In the summer of 2004, Bankole was released by Crewe, temporarily joining Lewes, Windsor & Eton and Maidenhead United in non-league before being picked up by Brentford in February 2005. He spent a year-and-a-half with the Bees, before signing to Milton Keynes Dons in July 2006. He made six appearances for each club.
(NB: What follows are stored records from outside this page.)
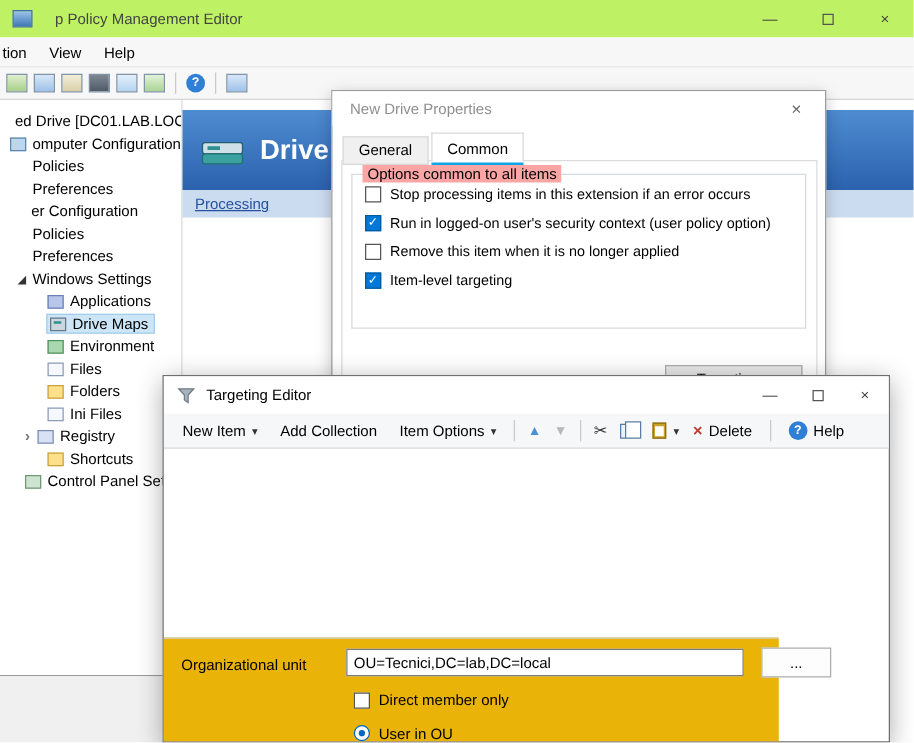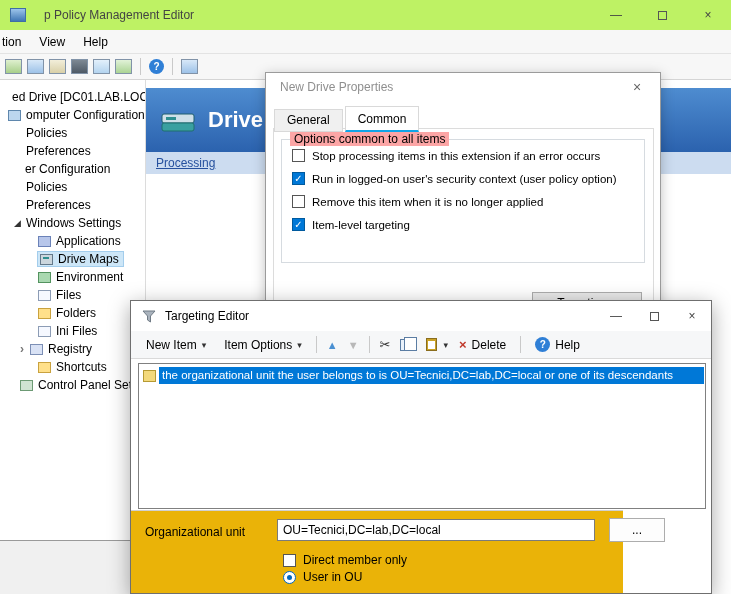--- a/index.html
+++ b/index.html
@@ -278,6 +278,9 @@
         <span class="dd">▾</span>
       </span>
     <span class="tbtn">
+        <span>Add Collection</span>
+      </span>
+    <span class="tbtn">
         <span>Item Options</span>
         <span class="dd">▾</span>
       </span>

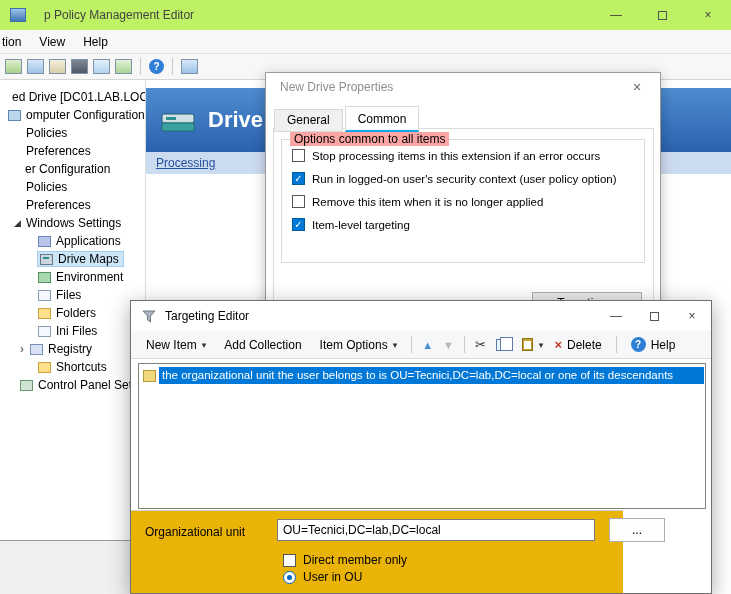--- a/index.html
+++ b/index.html
@@ -303,12 +303,6 @@
       </span>
   </div>
 
-  <div class="t-list">
-    <div class="t-row">
-      <span class="ti ic-ou"></span>
-      <span class="t-row-text">the organizational unit the user belongs to is OU=Tecnici,DC=lab,DC=local or one of its descendants</span>
-    </div>
-  </div>
 
   <div class="t-bottom">
     <span class="ou-label">Organizational unit</span>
Bankole left MK Dons in early 2008, joining Nuneaton Borough before being signed by Colchester United as goalkeeper cover for Aidan Davison following Mark Cousins being taken ill with appendicitis, also signing as a temporary coach for the club. Bankole did not make an appearance for Colchester, but was named as permanent goalkeeping coach at the club following Davison's retirement and subsequent move to the United States.
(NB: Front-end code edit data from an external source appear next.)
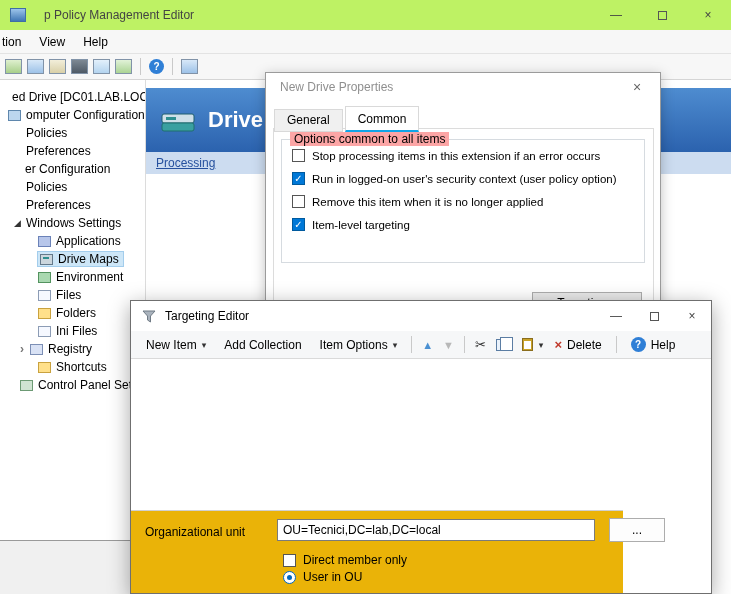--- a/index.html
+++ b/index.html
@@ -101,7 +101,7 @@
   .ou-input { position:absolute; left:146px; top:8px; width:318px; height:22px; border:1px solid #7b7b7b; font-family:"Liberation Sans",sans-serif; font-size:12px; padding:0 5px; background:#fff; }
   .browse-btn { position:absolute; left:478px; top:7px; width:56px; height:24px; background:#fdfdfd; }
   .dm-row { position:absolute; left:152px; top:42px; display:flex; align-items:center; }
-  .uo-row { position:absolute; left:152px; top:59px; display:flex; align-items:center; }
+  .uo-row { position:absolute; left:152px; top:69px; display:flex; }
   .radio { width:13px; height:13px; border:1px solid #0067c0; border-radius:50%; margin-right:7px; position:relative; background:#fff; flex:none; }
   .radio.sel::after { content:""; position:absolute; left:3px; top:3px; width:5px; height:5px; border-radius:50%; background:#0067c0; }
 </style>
Bankole spent nine years as Colchester's goalkeeping coach until he left in the summer of 2017 when the club had a restructuring of backroom staff. Since 2019 George has been a coach with the QPR under 18 and 23 squads.

==Career statistics==

Appearances and goals by club, season and competition
Club: Season; League; FA Cup; League Cup; Other^{[A]}; Total
Division: Apps; Goals; Apps; Goals; Apps; Goals; Apps; Goals; Apps; Goals
Doncaster Rovers: 1995–96; Third Division; 0; 0; 0; 0; 0; 0; 0; 0; 0; 0
Leyton Orient: 1995–96; 0; 0; 0; 0; 0; 0; 0; 0; 0; 0
Crewe Alexandra: 1996–97; Second Division; 3; 0; 0; 0; 0; 0; 0; 0; 3; 0
1997–98: First Division; 3; 0; 0; 0; 0; 0; 0; 0; 3; 0
Total: 6; 0; 0; 0; 0; 0; 0; 0; 6; 0
Hyde United (loan): 1996–97; NPL Premier Division; 7; 0; 0; 0; 0; 0; 0; 0; 7; 0
Queens Park Rangers: 1998–99; First Division; 0; 0; 0; 0; 0; 0; 0; 0; 0; 0
1999–2000: 1; 0; 0; 0; 0; 0; 0; 0; 1; 0
Total: 1; 0; 0; 0; 0; 0; 0; 0; 1; 0
Bradford City (loan): 1999–2000; Premier League; 0; 0; 0; 0; 0; 0; 0; 0; 0; 0
Crewe Alexandra: 2000–01; First Division; 21; 0; 3; 0; 1; 0; 0; 0; 25; 0
2001–02: 29; 0; 2; 0; 1; 0; 0; 0; 32; 0
2002–03: Second Division; 3; 0; 1; 0; 0; 0; 4; 0; 8; 0
2003–04: First Division; 0; 0; 0; 0; 0; 0; 0; 0; 0; 0
Total: 53; 0; 6; 0; 2; 0; 4; 0; 65; 0
Barnet (loan): 2003–04; Conference; 7; 0; 0; 0; 0; 0; 0; 0; 7; 0
Brentford: 2004–05; League One; 3; 0; 0; 0; 0; 0; 0; 0; 3; 0
2005–06: 3; 0; 0; 0; 0; 0; 2; 0; 5; 0
Total: 6; 0; 0; 0; 0; 0; 2; 0; 8; 0
Milton Keynes Dons: 2006–07; League Two; 6; 0; 0; 0; 1; 0; 2; 0; 9; 0
2007–08: 0; 0; 0; 0; 0; 0; 0; 0; 0; 0
Total: 6; 0; 0; 0; 1; 0; 2; 0; 9; 0
Colchester United: 2007–08; Championship; 0; 0; 0; 0; 0; 0; 0; 0; 0; 0
Career total: 86; 0; 6; 0; 3; 0; 8; 0; 103; 0

A. The "Other" column constitutes appearances and goals (including those as a substitute) in the Football League Trophy.